Some features may be implemented in other languages, such as Go or C#, where efficient use of all CPU cores would be beneficial - for example, in a computer player or matchmaker.
Storage
- MySQL: A reliable database used to handle both relational and non-relational transactional data, essential for supporting a Transactional Outbox.
- ProxySQL: Deployed as a Sidecar to route database traffic, manage connection pooling, and optimize query performance. It supports Schema-Based Sharding and ensures efficient load balancing across MySQL instances.
- Redis: Employed to manage user sessions, store read models, and implement Idempotent Receivers, leveraging its in-memory data structure for high-performance operations.
Messaging
- RabbitMQ: Utilized for reliable inter-service communication, supporting both Request-Reply and Publish-Subscribe messaging patterns to facilitate temporal decoupling.
- Nchan: Provides a scalable, persistent Publish-Subscribe messaging system for real-time browser notifications, ensuring low-latency between clients and servers.
- MySQL: Used to publish Domain Events stored in the Transactional Outbox reliably to other messaging systems, and to perform Stream Processing for building read models within a given context using those same events.
- Protobuf & JSON: The chosen message formats for inter-service communication. While JSON messages are not defined using JSON Schema to avoid added complexity, Protobuf schema definitions can be found here.

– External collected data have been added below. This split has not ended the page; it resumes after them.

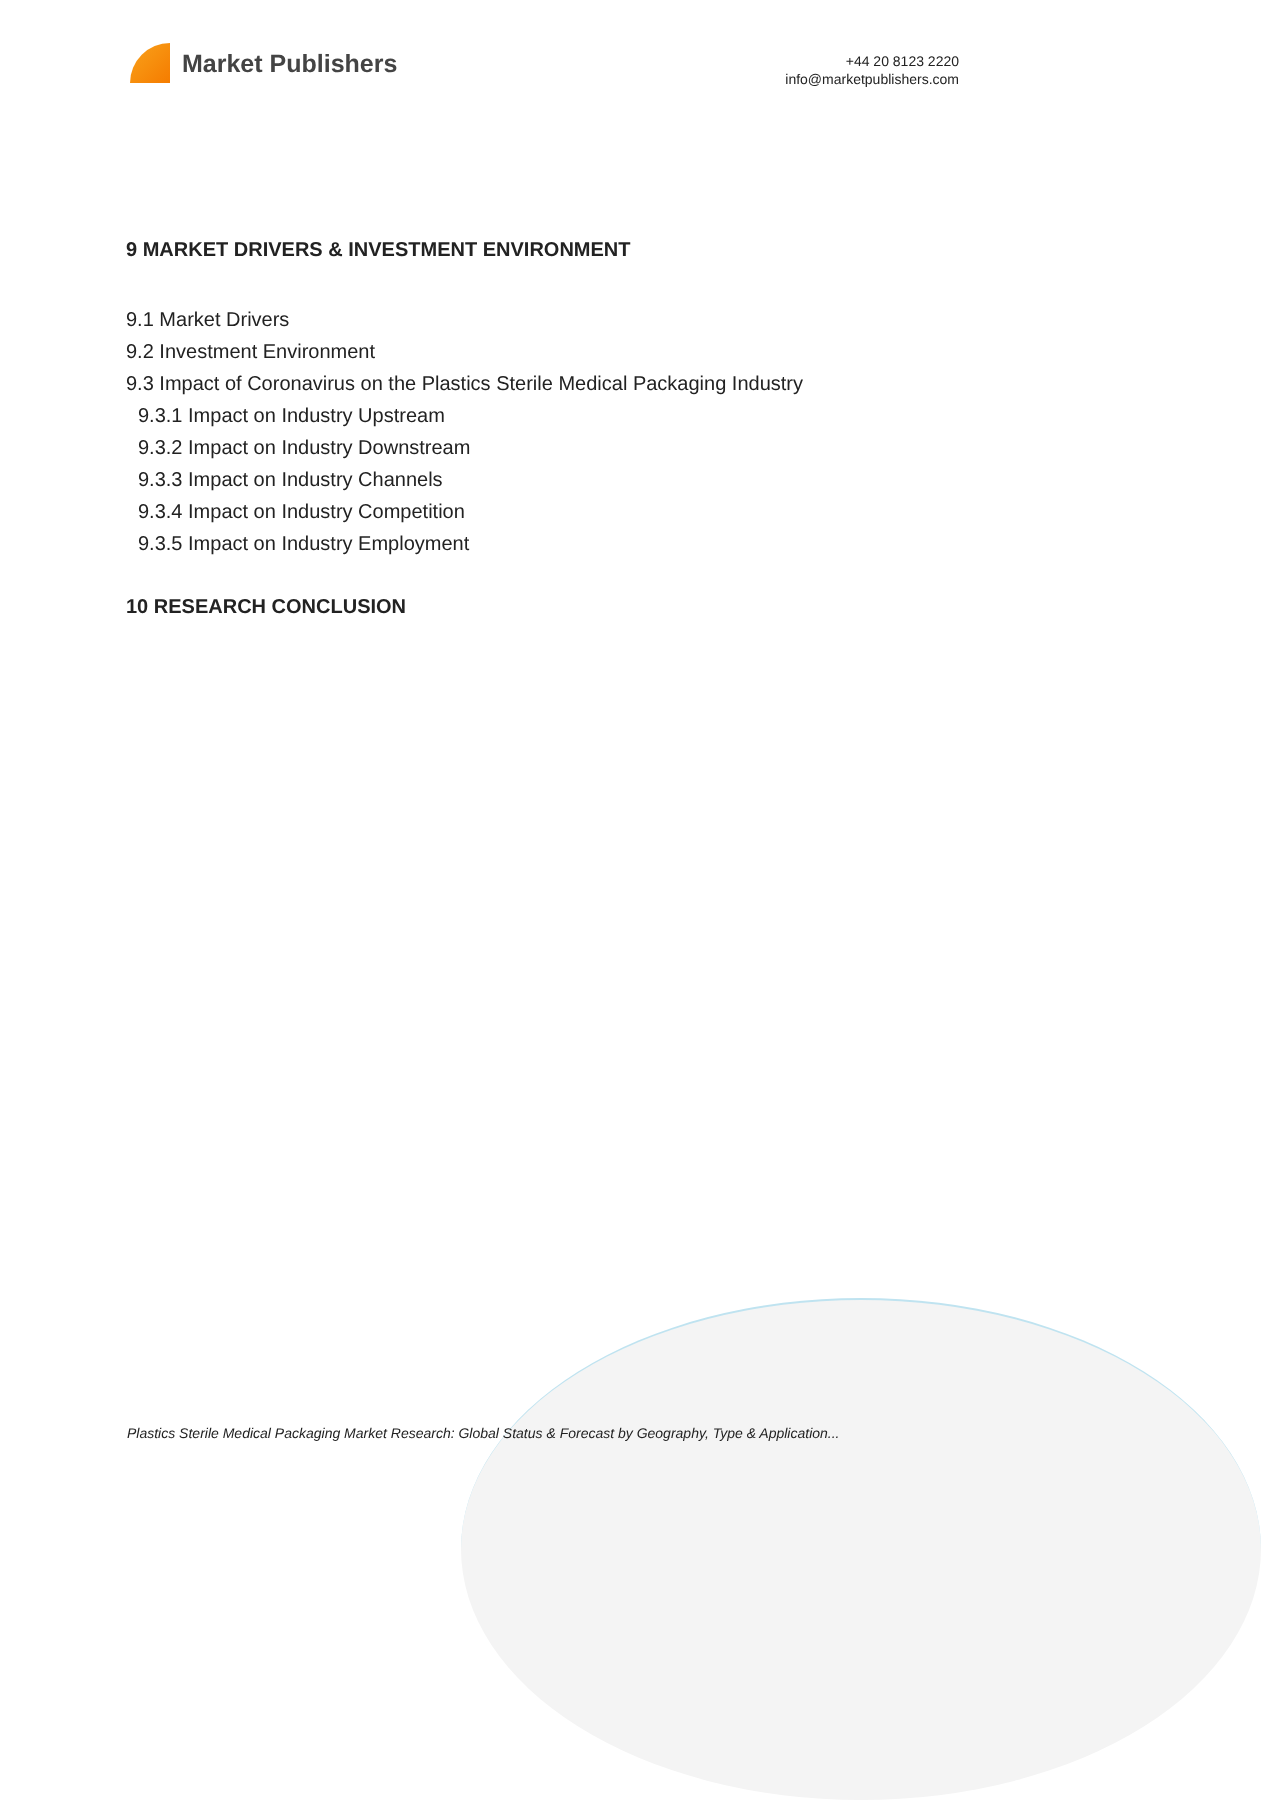Market Publishers
+44 20 8123 2220
info@marketpublishers.com
9 MARKET DRIVERS & INVESTMENT ENVIRONMENT
9.1 Market Drivers
9.2 Investment Environment
9.3 Impact of Coronavirus on the Plastics Sterile Medical Packaging Industry
9.3.1 Impact on Industry Upstream
9.3.2 Impact on Industry Downstream
9.3.3 Impact on Industry Channels
9.3.4 Impact on Industry Competition
9.3.5 Impact on Industry Employment
10 RESEARCH CONCLUSION
Plastics Sterile Medical Packaging Market Research: Global Status & Forecast by Geography, Type & Application...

MySQL is used for Stream Processing because Domain Events are already stored in the Transactional Outbox and need to be published to messaging systems as it already does with RabbitMQ. This avoids additional complexity as long as MySQL scales effectively (>20k events/s per shard). If increased streaming processes impact database performance or if inter-service streaming is required, alternatives like RabbitMQ’s Super Streams or Kafka will be considered.
Observability
- Grafana & Prometheus: A combined solution for real-time monitoring and visualization, where Prometheus collects and stores metrics, and Grafana provides dashboards and alerts. The dashboard definitions can be found here.